Scientific classification
- Kingdom: Plantae
- Clade: Tracheophytes
- Clade: Angiosperms
- Clade: Eudicots
- Clade: Asterids
- Order: Lamiales
- Family: Lamiaceae
- Subfamily: Lamioideae
- Genus: Synandra Nutt.
- Species: S. hispidula
- Binomial name: Synandra hispidula (Michx.) Baill.
- Synonyms: Lamium hispidulum Michx. Synandra grandiflora Nutt. Torreya grandiflora Raf.

= Synandra =

- Genus: Synandra
- Species: hispidula
- Authority: (Michx.) Baill.
- Conservation status: G4
- Synonyms: Lamium hispidulum Michx., Synandra grandiflora Nutt., Torreya grandiflora Raf.
- Parent authority: Nutt.

Genus of flowering plants

Synandra is a monotypic genus of flowering plants in the mint family containing the single species Synandra hispidula, which is known by the common name Guyandotte beauty. It is native to the east-central United States where it ranges from southern Illinois to western North Carolina and Virginia.

==Description==
This species has been reported to be an annual, biennial, or perennial herb, but studies show that it is a "strict biennial", at least in Kentucky and some populations in Ohio. It has oppositely arranged leaves with serrated edges. The large yellow and white or pinkish flowers bloom in April through June. The flowers are over 2 centimeters long and may reach 4 centimeters. Plants can have up to eight multiple branches on a single individual. Nutlets usually weight around 7 mg, with weights up to 13 mg. The nutlets store a high amount of endosperm.

==Habitat and ecology==
This plant grows in shady, moist forest habitat, such as streambanks. It is commonly found with other mesic forest species such as the trees (Acer nigrum, Acer saccharum, Asimina triloba, and Tilia americana, and the wildflowers Jeffersonia diphylla, and Caulophyllum thalictroides.

This species appears to be sensitive to environmental changes, and it does not persist after the removal of the forest canopy or removal of the litter layer. This species is also browsed by deer, and mortality in post-grazed plants has been recorded. However, it is hypothesized that its hard nutlets may pass through the deer digestive tract such that deer play a role in dispersing this species. Flower stalks have been observed as fragile, lacking pith, and fall over during flowering and fruiting periods. This may also play a role in seed dispersal.

==Conservation==
Though it is considered "secure" as a species, this plant has declined recently. It is now considered historic in North Carolina and it is listed as an endangered species in Illinois and critically imperiled in Alabama. It is more common in other states, such as Indiana. Its distribution in general is described as "scattered".

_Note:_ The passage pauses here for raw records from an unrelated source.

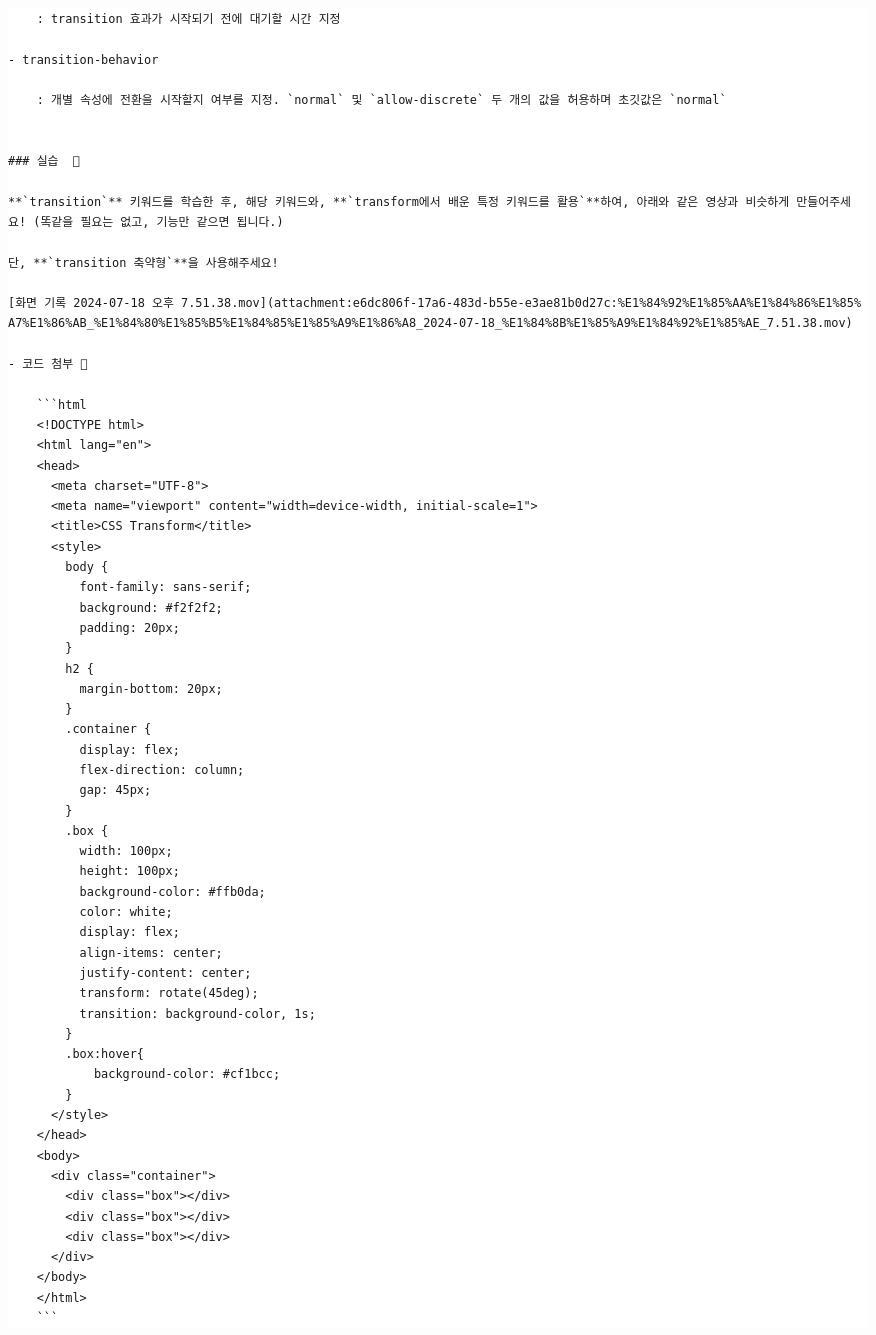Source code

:         : transition 효과가 시작되기 전에 대기할 시간 지정
        
    - transition-behavior
        
        : 개별 속성에 전환을 시작할지 여부를 지정. `normal` 및 `allow-discrete` 두 개의 값을 허용하며 초깃값은 `normal`
        
    
    ### 실습  🍠
    
    **`transition`** 키워드를 학습한 후, 해당 키워드와, **`transform에서 배운 특정 키워드를 활용`**하여, 아래와 같은 영상과 비슷하게 만들어주세요! (똑같을 필요는 없고, 기능만 같으면 됩니다.)
    
    단, **`transition 축약형`**을 사용해주세요!
    
    [화면 기록 2024-07-18 오후 7.51.38.mov](attachment:e6dc806f-17a6-483d-b55e-e3ae81b0d27c:%E1%84%92%E1%85%AA%E1%84%86%E1%85%A7%E1%86%AB_%E1%84%80%E1%85%B5%E1%84%85%E1%85%A9%E1%86%A8_2024-07-18_%E1%84%8B%E1%85%A9%E1%84%92%E1%85%AE_7.51.38.mov)
    
    - 코드 첨부 🍠
        
        ```html
        <!DOCTYPE html>
        <html lang="en">
        <head>
          <meta charset="UTF-8">
          <meta name="viewport" content="width=device-width, initial-scale=1">
          <title>CSS Transform</title>
          <style>
            body {
              font-family: sans-serif;
              background: #f2f2f2;
              padding: 20px;
            }
            h2 {
              margin-bottom: 20px;
            }
            .container {
              display: flex;
              flex-direction: column;
              gap: 45px;
            }
            .box {
              width: 100px;
              height: 100px;
              background-color: #ffb0da;
              color: white;
              display: flex;
              align-items: center;
              justify-content: center;
              transform: rotate(45deg);
              transition: background-color, 1s;
            }
            .box:hover{
                background-color: #cf1bcc;
            }
          </style>
        </head>
        <body>
          <div class="container">
            <div class="box"></div>
            <div class="box"></div>
            <div class="box"></div>
          </div>
        </body>
        </html>
        ```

Threats to the species include habitat destruction and fragmentation, logging and other mechanisms that eliminate the shady canopy, overgrazing, trampling, recreational activity, and pollution. It is also threatened by introduced species of plants such as Lonicera japonica, Dioscorea oppositifolia and Microstegium vimineum.

==Etymology==
The plant's common name comes from the Guyandotte River of West Virginia.